What made Sunday’s loss even more painful is that the Angels actually did reclaim the lead following the grand slam — Matt Duffy made up for an error in the eighth by driving in the go-ahead run for Los Angeles in the top of the ninth. That moment of bliss quickly dissipated in the bottom half of the inning, which is when Jimmy Herget was called upon to get the 27th out after Iglesias gave up two singles in the ninth. Bryson Stott was the hitter, and this seemed like a tap-in for the Angels since Stott currently has the worst wRC+ among all Phillies batters with at least 90 plate appearances this season. That didn’t matter, since Bryson Stott decided that it was Bryson Stott Time and hit one into the seats in right field to walk it off for the Phillies and hand the Angels their 11th-straight loss.
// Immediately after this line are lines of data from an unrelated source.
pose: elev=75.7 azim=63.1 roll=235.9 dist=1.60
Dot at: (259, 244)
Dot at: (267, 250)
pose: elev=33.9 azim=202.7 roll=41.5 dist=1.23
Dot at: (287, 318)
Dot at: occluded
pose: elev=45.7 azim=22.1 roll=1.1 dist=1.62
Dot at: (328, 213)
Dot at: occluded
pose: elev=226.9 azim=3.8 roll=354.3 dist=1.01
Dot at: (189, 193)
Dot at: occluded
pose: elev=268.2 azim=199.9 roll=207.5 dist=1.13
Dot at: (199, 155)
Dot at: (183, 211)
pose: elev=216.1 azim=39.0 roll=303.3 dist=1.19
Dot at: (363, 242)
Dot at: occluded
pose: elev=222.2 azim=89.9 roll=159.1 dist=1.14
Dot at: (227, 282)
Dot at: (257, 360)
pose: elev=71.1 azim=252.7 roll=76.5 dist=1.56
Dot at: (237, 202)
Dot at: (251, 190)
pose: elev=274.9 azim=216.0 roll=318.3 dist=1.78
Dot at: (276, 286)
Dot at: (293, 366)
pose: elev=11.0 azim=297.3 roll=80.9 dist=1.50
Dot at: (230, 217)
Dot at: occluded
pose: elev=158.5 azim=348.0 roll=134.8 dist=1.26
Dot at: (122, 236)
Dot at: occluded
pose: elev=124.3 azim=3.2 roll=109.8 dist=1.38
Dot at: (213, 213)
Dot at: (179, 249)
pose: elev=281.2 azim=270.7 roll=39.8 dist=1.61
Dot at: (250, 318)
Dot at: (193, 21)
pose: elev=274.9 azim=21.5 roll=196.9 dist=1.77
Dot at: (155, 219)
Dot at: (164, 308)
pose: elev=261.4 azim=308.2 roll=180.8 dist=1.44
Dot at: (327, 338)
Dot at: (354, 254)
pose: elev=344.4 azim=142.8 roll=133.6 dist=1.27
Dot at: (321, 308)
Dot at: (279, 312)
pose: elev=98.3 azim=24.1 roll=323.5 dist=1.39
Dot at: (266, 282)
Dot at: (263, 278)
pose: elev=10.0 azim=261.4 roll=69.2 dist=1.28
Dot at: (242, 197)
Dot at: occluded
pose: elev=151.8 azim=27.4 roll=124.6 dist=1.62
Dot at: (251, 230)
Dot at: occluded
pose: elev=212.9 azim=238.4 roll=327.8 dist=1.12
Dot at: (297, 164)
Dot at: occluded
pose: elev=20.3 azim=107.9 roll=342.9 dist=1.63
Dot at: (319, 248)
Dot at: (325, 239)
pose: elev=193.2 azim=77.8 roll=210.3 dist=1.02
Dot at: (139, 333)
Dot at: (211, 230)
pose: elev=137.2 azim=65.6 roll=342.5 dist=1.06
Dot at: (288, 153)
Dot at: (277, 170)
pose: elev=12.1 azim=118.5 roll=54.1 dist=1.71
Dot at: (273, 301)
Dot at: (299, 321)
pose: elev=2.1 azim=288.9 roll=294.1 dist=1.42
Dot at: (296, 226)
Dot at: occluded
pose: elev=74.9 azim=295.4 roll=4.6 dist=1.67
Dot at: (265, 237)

Those final two innings in Philadelphia sum up everything that’s gone horribly wrong for the Angels as of late: Their pitching has been dreadful since the streak began — the Angels have had the highest ERA as a pitching staff in the American League, so this hasn’t just been their starters getting let down by their bullpen or vice versa. They’ve given up at least four runs in all but two of their losses during this 12-game losing streak and it’s forced the hitters to have to dig themselves out of some serious holes at times. Granted, the batters haven’t really been pulling their weight, either. The Angels as a team have had a wRC+ that is among the worst in MLB since their streak began. Shockingly, this has included a 1-for-25 stretch for Mike Trout, who is currently picking the worst possible time to show the baseball world that he is actually human.
Even when the Angels finally get a game where their pitching can keep the other team under control, it doesn’t matter. Los Angeles welcomed in Boston to town on Monday and Syndergaard pitched six innings while only giving up one run. The Angels responded to this rare gem from their pitching staff at the plate by getting shut out for all nine innings by Michael Wacha. It’s been that type of stretch for the Angels.
Still, it’s hard to place the blame at Trout’s feet since you figure that he’s going to break out of this slump at some point and do so very loudly. You could also say that this is just the natural ebb-and-flow of a baseball season and the Angels are just experiencing the other side of the coin following their really good start to the season. With that being said, disappointment has been the default when it comes to the Angels in recent seasons and this just feels like the beginning of yet another edition of disappointment for them. While losing 12 games in a row is definitely unnatural, it’s still kind of natural to look at this version of the Angels and think “Trout and Ohtani and they’re still under .500?!”
If the Angels going to come out of this rough stretch and make a recovery, then they’re going to have their work cut out for them. They’ll be facing the Red Sox, Mets, and the Dodgers over the next week-and-a-half, which is a stretch where most teams would be happy to be treading water by the time it’s over. If the Angels don’t step it up, they run the risk of seeing their currently woeful stretch of baseball turning into something that’s truly mortifying. However, the beauty of baseball is that it’s the ultimate “one day at a time” sport, so all Los Angeles can do is focus on the day that’s ahead of them. They’ve got the talent to turn it around and now it’s time to see if they can rekindle what they had going in April and May.